The answer must consist of each line of the records below that contains the string "casing".
**** Source data ****
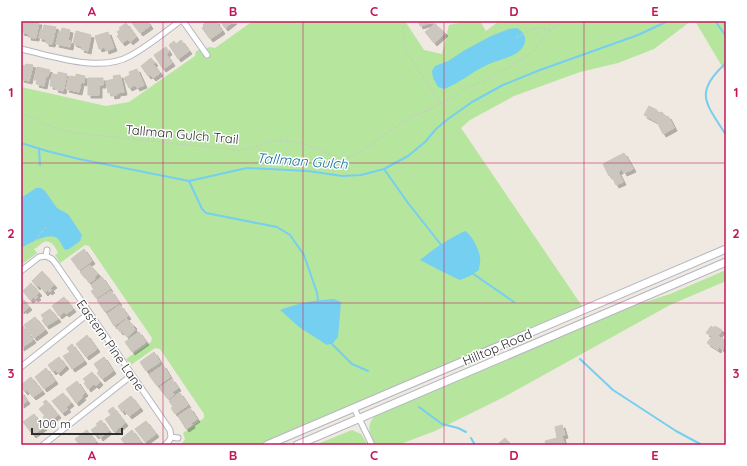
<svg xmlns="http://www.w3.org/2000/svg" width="747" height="466" viewBox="0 0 747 466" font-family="Quicksand,sans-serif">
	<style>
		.green { fill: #b6e59e }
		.water { fill: #75cff0 }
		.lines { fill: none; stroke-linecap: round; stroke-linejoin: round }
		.stream { stroke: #75cff0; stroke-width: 2 }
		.building { fill: #cbc7bf; stroke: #cbc5ba; filter: url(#shadow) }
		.minor-casing { stroke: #b4b7c1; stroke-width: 7 }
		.secondary-casing { stroke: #b4b7c1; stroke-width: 9 }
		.path { stroke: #c9c9c9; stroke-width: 1; stroke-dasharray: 3 2; stroke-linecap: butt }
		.minor { stroke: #fff; stroke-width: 5 }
		.secondary { stroke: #fff; stroke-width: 7 }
		.grid { fill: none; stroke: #c2185b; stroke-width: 1; stroke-opacity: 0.55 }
		.labels { text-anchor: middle; stroke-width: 3; stroke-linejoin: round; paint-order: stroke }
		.street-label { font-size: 13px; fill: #2e2e2e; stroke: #fff }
		.water-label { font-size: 14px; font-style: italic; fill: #0d6fa3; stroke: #fff }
		.neatline { fill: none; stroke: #c2185b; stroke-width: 1.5 }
		.grid-label { font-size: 13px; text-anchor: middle; font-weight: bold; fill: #c2185b }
	</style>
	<defs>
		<filter id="shadow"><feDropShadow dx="3" dy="3" stdDeviation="0" flood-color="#0004"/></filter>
	</defs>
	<rect width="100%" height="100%" fill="#efe9e1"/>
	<path class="green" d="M253 21H405L424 50 442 54 449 25 458 23 461 21H480L486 31 499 21H691L654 49 618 63 580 72 514 96 470 120 461 128 582 306 258 445H181L185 439 183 433 204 418V414L160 349 155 348 131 365 126 359 151 342 152 338 89 246 85 245 60 263 55 255 58 253C55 246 50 238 42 243 39 245 37 248 34 249L37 253 21 265V87L106 106 129 102 195 56 196 51 210 47 215 48Z
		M695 21H726V73Z
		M726 270V281L670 305 504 397 435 431 398 445H376C370 434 365 426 375 416L636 305 670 294Z
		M352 430 361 434 368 445H315Z"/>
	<path class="water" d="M517 28C522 31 526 35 525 41 523 57 498 59 487 65 472 72 460 83 444 89L438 87 433 78 432 71 435 66 448 61 465 50 491 36 509 29Z
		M36 188H41L45 191 57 208 68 214 82 235 80 241 69 249 65 250C62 246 60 239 55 237 47 233 28 244 21 248V198Z
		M465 231C472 235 479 249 480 257 481 261 479 266 479 270L470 276 460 280 441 271 420 260C435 248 448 239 465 231Z
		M334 299 341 302 338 337 333 343 327 345 299 327 280 310C298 303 315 300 334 299Z"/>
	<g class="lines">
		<path class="stream" d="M715 21 726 36
			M726 63C693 93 706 103 726 135
			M21 143 47 151 79 159 189 181 247 168 308 171 342 176 361 175 384 169 408 156 425 142 436 129 448 119 472 102 503 85 540 70 638 35 668 21
			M39 149 40 165
			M384 169 408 203 442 246
			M189 181 202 209 206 213 277 227 290 235 304 255 317 293 318 301
			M472 273 514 302
			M330 342 352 364 368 371
			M580 359 613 390 676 431 702 445
			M419 407 442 424 458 428 466 432
			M471 438 475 445"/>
	</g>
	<path class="building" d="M24 21 39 22 36 38 28 37 29 34 21 32Z
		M135 21H147L150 26 140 33 132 23Z
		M207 21H217L216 22 222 31 210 39 202 28 204 26 203 25Z
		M220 21H234L225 28Z
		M418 21H433V22L420 26Z
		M126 23 136 37 130 42 128 39 122 43 117 36 119 34 117 32 121 29 119 28Z
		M435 24 445 33 434 43 425 32Z
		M44 25 56 27 52 44 46 43V39L39 38 41 29 43 30Z
		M62 28 70 30 68 40 71 41 70 47 56 44 59 31 61 32Z
		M76 31 91 35 88 51 81 49 82 47 73 43Z
		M108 32 114 48 106 51 105 47 99 49 95 36Z
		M181 40 189 51 178 59 169 45 174 41 176 44Z
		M166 47 169 52 166 54 172 63 163 69 154 55Z
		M151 58 155 63 153 64 160 73 153 78 150 75 148 76 141 66Z
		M26 64 33 65 29 81 21 79V65L25 66Z
		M37 67 50 70 48 76H46L44 86 36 84 37 80H34Z
		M137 69 144 85 137 88 135 85 129 88 124 78 130 75 129 72Z
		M58 72 67 74 63 91 55 89 56 87 50 86 52 74 58 75Z
		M76 74 85 76 84 83 81 82 79 92 66 89 69 76 76 77Z
		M120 75 124 92 117 93V95L112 96 111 92 108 93 106 81 114 79 113 76Z
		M88 78H103V85H99V95H88Z
		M649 106 657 110 658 113 662 112 666 117 668 116 674 128 663 134 657 122 644 115Z
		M624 153 633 169 624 173 622 169 618 172 623 182 616 185 611 175 609 176 603 164Z
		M84 249 92 261 79 270 71 259Z
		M90 265 98 274 94 277 95 279 89 283 84 275 83 276 80 272Z
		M42 271 54 285 50 288 52 290 49 292 48 290 45 293 39 285 37 287 32 281Z
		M102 277 110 289 96 298 91 291 94 290 91 285Z
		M31 283 39 293 36 295 38 297 35 299 34 297 30 300 23 291Z
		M111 291 119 303 105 312 97 300Z
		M21 297 29 307 24 311 23 309 21 311Z
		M64 297 73 309 66 314 64 312 59 316 52 306Z
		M120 305 128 316 114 326 107 314Z
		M50 309 58 319 46 326 42 320 44 319 41 315Z
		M35 317 45 330 34 338 24 325Z
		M127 319 134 326 133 327 135 330 127 337 122 331 120 332 117 327Z
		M23 326 33 340 21 348V327Z
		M711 326 714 328 715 326 722 330 718 336 726 341V345L723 350 719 347 718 350 707 343 712 336 706 333Z
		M139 332 146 342 132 352 125 342Z
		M87 335 97 349 86 357 76 344Z
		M72 344 84 361 72 369 63 356 70 352 67 348Z
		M154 352 160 362 146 371 140 362Z
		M59 357 66 366 58 373 55 370 53 372 48 365Z
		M104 357 113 371 102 379 97 373 99 371 94 364Z
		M163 365 170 377 157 386 149 375Z
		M46 368 55 381 44 389 35 377Z
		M92 372 100 382 96 386 94 384 88 389 84 383 86 382 83 379Z
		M31 377 42 391 33 397 27 390 25 392 21 387V385Z
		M172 379 178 388 172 392 174 395 168 399 159 388Z
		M77 381 85 393 81 396 83 397 76 403 66 389Z
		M21 392 27 401 21 405Z
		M63 393 71 403 66 407 68 409 62 413 52 401Z
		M180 393 188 405 175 414 171 408 173 407 169 401Z
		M131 396 140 408 129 416 124 410 122 412 118 406Z
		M46 400 58 415 47 423 43 417 45 416 39 409 45 404 43 402Z
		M113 407 125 423 114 432 105 419 111 415 108 411Z
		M190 408 197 419 191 423 192 425 186 429 178 416Z
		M34 414 44 427 33 435 23 422Z
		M101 420 109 431 100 438 98 434 96 436 91 430 98 425 96 424Z
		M146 421 156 434 145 442 135 429Z
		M562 425 565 435 562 436 564 443 558 445H546L545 441 557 438 555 427Z
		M87 430 96 442 91 445H82L81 443 79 444 75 439Z
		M132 430 143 445H126L121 439Z
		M505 438 511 445H501L499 443Z"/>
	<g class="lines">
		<defs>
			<path id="minor" d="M183 21 207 55
				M21 49C53 56 100 73 130 56 147 47 164 33 180 21
				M46 256 52 259 56 264 170 430 171 437
				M46 256 47 250
				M21 271 39 257 46 256
				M21 367 89 313
				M354 408 372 445
				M171 437 178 438
				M43 445 132 375
				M165 445 169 441 171 437"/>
			<path id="secondary" d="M267 445 726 249
				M297 445 726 262"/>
		</defs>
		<use href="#minor" class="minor-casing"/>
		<use href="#secondary" class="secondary-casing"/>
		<path class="path" d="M403 21 404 43 407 53 441 103
			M516 38C527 31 537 24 550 30
			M21 113 52 127 74 133 237 150C251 150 262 142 276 141 296 138 319 151 338 157 345 159 349 157 355 155L411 117 435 107 466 88 485 81 533 52 550 30 563 21
			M21 256 25 258
			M22 256 47 226"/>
		<use href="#minor" class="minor"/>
		<use href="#secondary" class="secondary"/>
	</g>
	<path class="grid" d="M163 21V445M303 21V445M444 21V445M584 21V445M21 163H726M21 303H726"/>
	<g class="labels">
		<g class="street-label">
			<text transform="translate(182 134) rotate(5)" y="5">Tallman Gulch Trail</text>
			<text transform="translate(111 345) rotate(55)" y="5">Eastern Pine Lane</text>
			<text transform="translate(497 347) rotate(-23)" y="5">Hilltop Road</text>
		</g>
		<g class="water-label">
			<text transform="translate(302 161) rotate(4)" y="5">Tallman Gulch</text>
		</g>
	</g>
	<rect width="747" height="466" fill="none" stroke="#ffffff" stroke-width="44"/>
	<path d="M32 428v6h90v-6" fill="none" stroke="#2e2e2e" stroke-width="2"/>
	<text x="38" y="428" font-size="12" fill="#2e2e2e" stroke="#ffffff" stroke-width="3" paint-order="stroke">100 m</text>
	<rect x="22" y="22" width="703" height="422" class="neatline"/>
	<g class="grid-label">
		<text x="92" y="16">A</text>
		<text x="233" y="16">B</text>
		<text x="374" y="16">C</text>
		<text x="514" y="16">D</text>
		<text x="655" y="16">E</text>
		<text x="11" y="97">1</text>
		<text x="736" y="97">1</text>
		<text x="11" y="238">2</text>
		<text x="736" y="238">2</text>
		<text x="11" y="378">3</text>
		<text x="736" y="378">3</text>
		<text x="92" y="460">A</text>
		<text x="233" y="460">B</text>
		<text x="374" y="460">C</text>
		<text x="514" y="460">D</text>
		<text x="655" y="460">E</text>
	</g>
</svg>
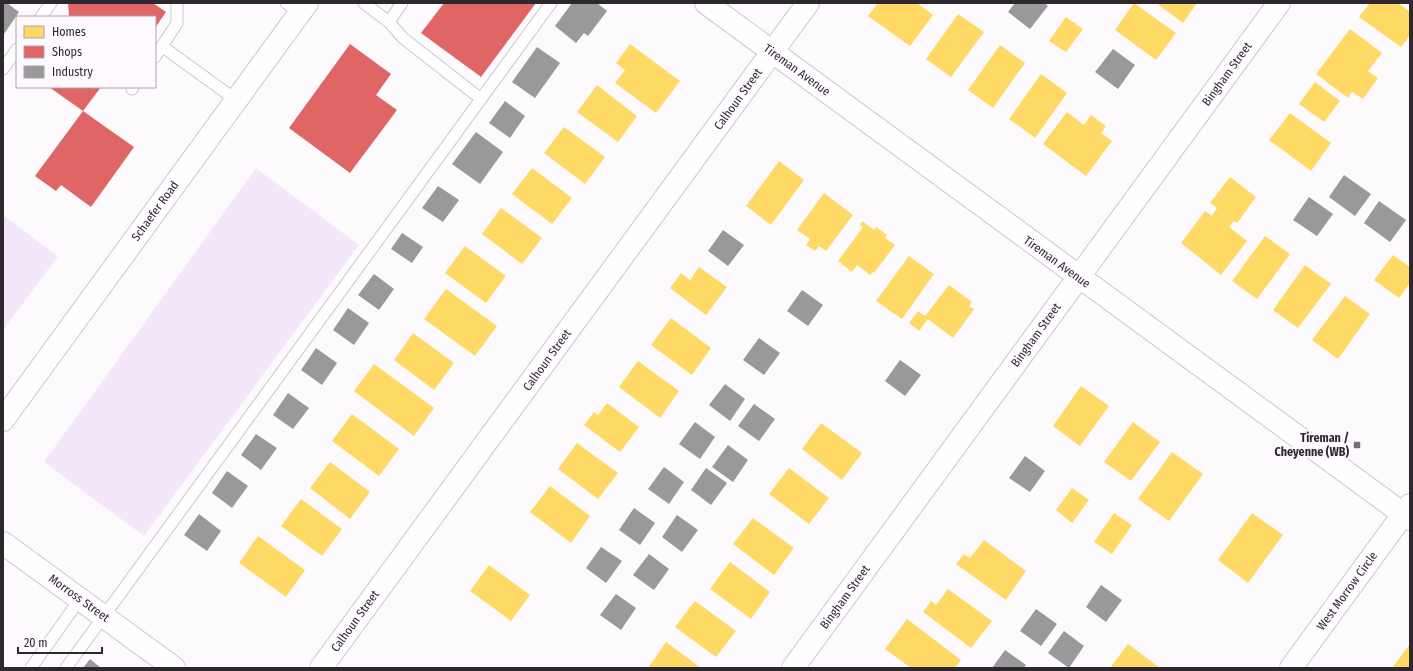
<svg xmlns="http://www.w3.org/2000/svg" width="1413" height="671" font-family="'Fira Sans Condensed',sans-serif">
<rect width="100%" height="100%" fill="#fcfafd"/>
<g fill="#f5e7fa">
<path d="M256,168L359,245L144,536L44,462Z"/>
<path d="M3,215L58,256L3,330Z"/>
</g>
<g fill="#ffd966">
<path d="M878,3H917L933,15L910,46L868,16Z"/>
<path d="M1134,3L1176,33L1156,60L1115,30Z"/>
<path d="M1156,3H1197L1183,23Z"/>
<path d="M1370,3H1398L1410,12V35L1401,47L1359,17Z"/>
<path d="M958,14L984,32L951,77L926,59Z"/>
<path d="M1066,17L1083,29L1066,52L1049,41Z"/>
<path d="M1350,29L1382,53L1368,71L1378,78L1363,99L1352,92L1348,98L1316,74Z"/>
<path d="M630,44L680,81L656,113L615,83L625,70L616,63Z"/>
<path d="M1000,45L1025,63L993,108L968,90Z"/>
<path d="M1041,74L1067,93L1035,138L1009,119Z"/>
<path d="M1315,82L1340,101L1324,122L1299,104Z"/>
<path d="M597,85L637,116L618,142L577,112Z"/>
<path d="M1067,112L1084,125L1091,115L1106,126L1101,133L1112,141L1086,176L1043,144Z"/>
<path d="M1290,113L1331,143L1311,171L1269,140Z"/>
<path d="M564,127L605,157L585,184L544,153Z"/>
<path d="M779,161L804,180L771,225L746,206Z"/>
<path d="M532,168L572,198L552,224L512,194Z"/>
<path d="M1230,177L1256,197L1237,223L1234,221L1229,227L1247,241L1221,275L1181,243L1205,211L1212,216L1217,208L1210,203Z"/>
<path d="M824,193L853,215L826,251L819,246L815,251L806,245L810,239L797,230Z"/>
<path d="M501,208L542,238L522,264L482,234Z"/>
<path d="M862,221L874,230L876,227L887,235L885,238L895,245L874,273L873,272L870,275L857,265L852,272L838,261L863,227L860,225Z"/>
<path d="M1265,236L1290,254L1257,299L1232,281Z"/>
<path d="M465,246L506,276L486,303L445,273Z"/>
<path d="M1393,255L1410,267V283L1399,298L1374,280Z"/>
<path d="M909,256L934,274L902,319L876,301Z"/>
<path d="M1305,265L1331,284L1298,328L1273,310Z"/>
<path d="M699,267L727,287L706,315L670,288L681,273L690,280Z"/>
<path d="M949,285L972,302L969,306L974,309L953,338L928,319L919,331L909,323L918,311L925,316Z"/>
<path d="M446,289L497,326L475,356L424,319Z"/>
<path d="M1345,296L1370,314L1338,359L1312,340Z"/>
<path d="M671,318L711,348L692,375L651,345Z"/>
<path d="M413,333L454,363L434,390L394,360Z"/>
<path d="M638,361L679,391L660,418L619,387Z"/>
<path d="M374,364L434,408L414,436L354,391Z"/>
<path d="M1081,386L1109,406L1080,446L1053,426Z"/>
<path d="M607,403L639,427L620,452L584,425L594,412L598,415Z"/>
<path d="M352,414L399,449L379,476L332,441Z"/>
<path d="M1133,422L1160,442L1131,481L1104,462Z"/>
<path d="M821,423L862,453L842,480L802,449Z"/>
<path d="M577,443L618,473L598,499L558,469Z"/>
<path d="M1172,452L1203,474L1169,521L1138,499Z"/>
<path d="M330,462L370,492L350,519L310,488Z"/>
<path d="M789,468L829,498L809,524L769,494Z"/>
<path d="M550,486L590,516L571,543L530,512Z"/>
<path d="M1072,488L1089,500L1072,523L1056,510Z"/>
<path d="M301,499L342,529L322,556L281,526Z"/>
<path d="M1114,513L1132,525L1112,554L1094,542Z"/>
<path d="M1252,513L1283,535L1248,583L1218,560Z"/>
<path d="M753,518L794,548L774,575L733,544Z"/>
<path d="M258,536L305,570L286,597L239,563Z"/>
<path d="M984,540L1026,571L1006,600L956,564L964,554L970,558Z"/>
<path d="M730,562L770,592L751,619L710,589Z"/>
<path d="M489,565L530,595L511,621L470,591Z"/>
<path d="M948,589L992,621L971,648L923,612L931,601L936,605Z"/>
<path d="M695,601L736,631L716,657L675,627Z"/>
<path d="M907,619L961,660L955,668H911L885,649Z"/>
<path d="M666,642L701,668H648Z"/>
<path d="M1128,644L1160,668H1110Z"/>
<path d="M1410,644V668H1392Z"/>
</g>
<g fill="#e06666">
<path d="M68,3H153L166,12L155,28V17H69Z"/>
<path d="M444,3H536L481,77L421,33Z"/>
<path d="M350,44L391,74L376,95L397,110L350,173L289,128Z"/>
<path d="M49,87H101L83,111Z"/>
<path d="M83,111L134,147L91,207L61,185L56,191L35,176Z"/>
</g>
<g fill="#999">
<path d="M3,3H7L19,12L4,34Z"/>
<path d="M572,3H597L607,11L588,36L584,33L576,43L555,26Z"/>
<path d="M1015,3H1044L1048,6L1030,29L1008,12Z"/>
<path d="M537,47L560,63L535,98L512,82Z"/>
<path d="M1113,49L1135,65L1118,89L1095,72Z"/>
<path d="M505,101L525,116L510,138L489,123Z"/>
<path d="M476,132L503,152L480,184L452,164Z"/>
<path d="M1344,175L1371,194L1355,216L1329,197Z"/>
<path d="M438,186L459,200L443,222L422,208Z"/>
<path d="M1309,197L1333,214L1317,236L1293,220Z"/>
<path d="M1379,201L1406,220L1390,242L1364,223Z"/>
<path d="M723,230L744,245L728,266L708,251Z"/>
<path d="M402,233L423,247L412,263L391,249Z"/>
<path d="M374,274L394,289L379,310L358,295Z"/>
<path d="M802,290L823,305L808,326L787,311Z"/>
<path d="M348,308L369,323L354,345L333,330Z"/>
<path d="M759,338L780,353L764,375L743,360Z"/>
<path d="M316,348L337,363L322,385L301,370Z"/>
<path d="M900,360L921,375L905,396L885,381Z"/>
<path d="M725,384L745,399L730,421L709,405Z"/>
<path d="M288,393L309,408L293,429L273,415Z"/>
<path d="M754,404L775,419L759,441L738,426Z"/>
<path d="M695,422L715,437L700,459L679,444Z"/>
<path d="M256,434L277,448L261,470L241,455Z"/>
<path d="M728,445L748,460L733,482L712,467Z"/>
<path d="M1025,456L1045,471L1030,492L1009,478Z"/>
<path d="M664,467L684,482L669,504L648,489Z"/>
<path d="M706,468L727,483L711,505L691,490Z"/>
<path d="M227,471L248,486L232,508L212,493Z"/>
<path d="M634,508L655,523L640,545L619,530Z"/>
<path d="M199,514L221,531L207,551L184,535Z"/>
<path d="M677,515L698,530L682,552L662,537Z"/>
<path d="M601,547L622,561L606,583L586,568Z"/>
<path d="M649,554L669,569L654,590L633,575Z"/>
<path d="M1101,585L1122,600L1106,622L1086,607Z"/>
<path d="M616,594L636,608L621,630L600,615Z"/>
<path d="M1036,609L1057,624L1041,646L1020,631Z"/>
<path d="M1064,631L1084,646L1069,668L1048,653Z"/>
<path d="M1005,650L1026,665L1024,668H992Z"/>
<path d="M90,659L101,668H83Z"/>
</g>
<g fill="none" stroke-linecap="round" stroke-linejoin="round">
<defs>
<g id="service">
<path d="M286,3L300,13"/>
<path d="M364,3L389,22L403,38L481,99"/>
<path d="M41,17L51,3"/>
<path d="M389,22L402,3"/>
<path d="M163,47L236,100"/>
<path d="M155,57L177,23V3"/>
<path d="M3,69L17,49"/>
<path d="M132,89L133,87"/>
<path d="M31,668L80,599"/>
<path d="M66,668L551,3"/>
</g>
<g id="minor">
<path d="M3,543L174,668"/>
<path d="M321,668L808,3"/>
<path d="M793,668L1279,3"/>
<path d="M1291,668L1410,505"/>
</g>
<path id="tertiary" d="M706,3L1410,519"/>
<path id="secondary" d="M3,420L307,3"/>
</defs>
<use href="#service" stroke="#ccc7ce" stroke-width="13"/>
<use href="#minor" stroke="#ccc7ce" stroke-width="24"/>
<use href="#tertiary" stroke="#ccc7ce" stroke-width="24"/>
<use href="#secondary" stroke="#ccc7ce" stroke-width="24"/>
<use href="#service" stroke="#fffeff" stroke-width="11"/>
<use href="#minor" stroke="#fffeff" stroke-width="22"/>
<use href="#tertiary" stroke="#fffeff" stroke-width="22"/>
<use href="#secondary" stroke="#fffeff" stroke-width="22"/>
</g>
<rect fill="#767178" stroke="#fdf9fe" stroke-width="1.5" x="1353" y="441" width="8" height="8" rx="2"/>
<g text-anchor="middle" stroke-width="4" stroke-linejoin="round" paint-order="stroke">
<g font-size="12" fill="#2e2730" stroke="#fdf9fe">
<text transform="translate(797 70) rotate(36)" y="4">Tireman Avenue</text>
<text transform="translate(1227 74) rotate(-54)" y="4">Bingham Street</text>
<text transform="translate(738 99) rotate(-54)" y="4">Calhoun Street</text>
<text transform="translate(155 211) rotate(-54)" y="4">Schaefer Road</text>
<text transform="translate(1057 262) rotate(36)" y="4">Tireman Avenue</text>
<text transform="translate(1036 335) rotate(-54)" y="4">Bingham Street</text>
<text transform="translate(547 360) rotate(-54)" y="4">Calhoun Street</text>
<text transform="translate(1347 591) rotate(-54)" y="4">West Morrow Circle</text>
<text transform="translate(845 597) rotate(-54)" y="4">Bingham Street</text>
<text transform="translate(79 598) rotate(36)" y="4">Morross Street</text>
<text transform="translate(355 621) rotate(-54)" y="4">Calhoun Street</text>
</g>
<g font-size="12" font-weight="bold" fill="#2e2730" stroke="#fdf9fe" text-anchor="end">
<text x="1349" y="442">Tireman /<tspan x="1349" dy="14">Cheyenne (WB)</tspan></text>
</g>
</g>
<rect width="1413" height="671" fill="none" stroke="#2e2730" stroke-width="8"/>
<rect x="16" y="16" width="140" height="72" fill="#fdf9fe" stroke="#aaa5ac"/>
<rect x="24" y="26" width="20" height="12" fill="#ffd966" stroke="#aaa5ac"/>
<text x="52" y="36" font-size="12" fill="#2e2730">Homes</text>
<rect x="24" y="46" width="20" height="12" fill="#e06666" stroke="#aaa5ac"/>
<text x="52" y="56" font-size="12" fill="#2e2730">Shops</text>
<rect x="24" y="66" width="20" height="12" fill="#999999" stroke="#aaa5ac"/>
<text x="52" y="76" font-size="12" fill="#2e2730">Industry</text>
<path d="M18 647v6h84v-6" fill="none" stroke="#2e2730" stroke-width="2"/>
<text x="24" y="647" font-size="12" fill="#2e2730" stroke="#fdf9fe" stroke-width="3" paint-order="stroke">20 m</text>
</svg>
****
_Answer section_:
		.minor-casing { stroke: #b4b7c1; stroke-width: 7 }
		.secondary-casing { stroke: #b4b7c1; stroke-width: 9 }
		<use href="#minor" class="minor-casing"/>
		<use href="#secondary" class="secondary-casing"/>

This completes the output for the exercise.